> [ASSIGNED TASK]: Lay out every line of text in the items below as a numbered list, dropping any blank lines. Leave the pictures out of your answer.

[Saved data entries]
--

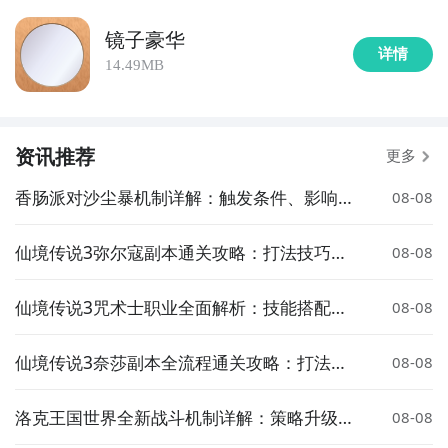
镜子豪华
详情
14.49MB
资讯推荐
更多
香肠派对沙尘暴机制详解：触发条件、影响范
08-08
围与应对策略
仙境传说3弥尔寇副本通关攻略：打法技巧、
08-08
队伍配置与注意事项
仙境传说3咒术士职业全面解析：技能搭配、
08-08
加点推荐与玩法指南
仙境传说3奈莎副本全流程通关攻略：打法技
08-08
巧、BOSS机制与队伍配置
洛克王国世界全新战斗机制详解：策略升级与
08-08
玩法革新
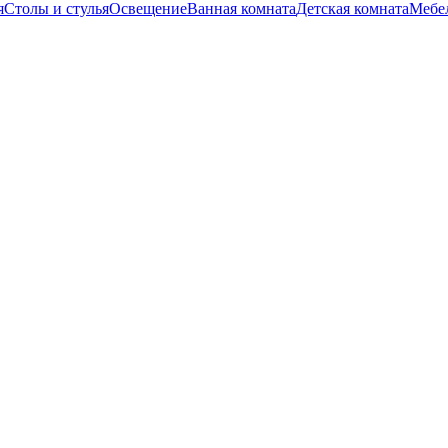
я
Столы и стулья
Освещение
Ванная комната
Детская комната
Мебел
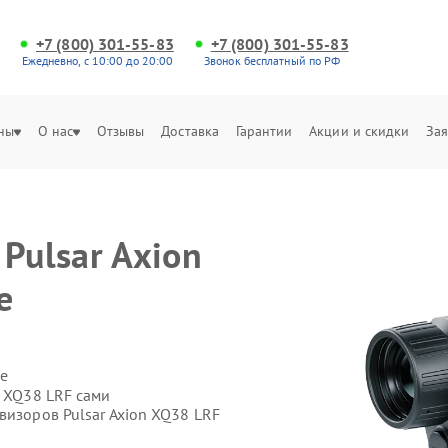
+7 (800) 301-55-83
+7 (800) 301-55-83
Ежедневно, с 10:00 до 20:00
Звонок бесплатный по РФ
ны
О нас
Отзывы
Доставка
Гарантии
Акции и скидки
Зая
Pulsar Axion
е
е
n XQ38 LRF сами
визоров Pulsar Axion XQ38 LRF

--

> [FINISHED TASK]:
1. 镜子豪华
2. 详情
3. 14.49MB
4. 资讯推荐
5. 更多
6. 香肠派对沙尘暴机制详解：触发条件、影响范
7. 08-08
8. 围与应对策略
9. 仙境传说3弥尔寇副本通关攻略：打法技巧、
10. 08-08
11. 队伍配置与注意事项
12. 仙境传说3咒术士职业全面解析：技能搭配、
13. 08-08
14. 加点推荐与玩法指南
15. 仙境传说3奈莎副本全流程通关攻略：打法技
16. 08-08
17. 巧、BOSS机制与队伍配置
18. 洛克王国世界全新战斗机制详解：策略升级与
19. 08-08
20. 玩法革新
21. я
22. Столы и стулья
23. Освещение
24. Ванная комната
25. Детская комната
26. Мебел
27. +7 (800) 301-55-83
28. +7 (800) 301-55-83
29. Ежедневно, с 10:00 до 20:00
30. Звонок бесплатный по РФ
31. ны
32. О нас
33. Отзывы
34. Доставка
35. Гарантии
36. Акции и скидки
37. Зая
38. Pulsar Axion
39. е
40. е
41. n XQ38 LRF сами
42. визоров Pulsar Axion XQ38 LRF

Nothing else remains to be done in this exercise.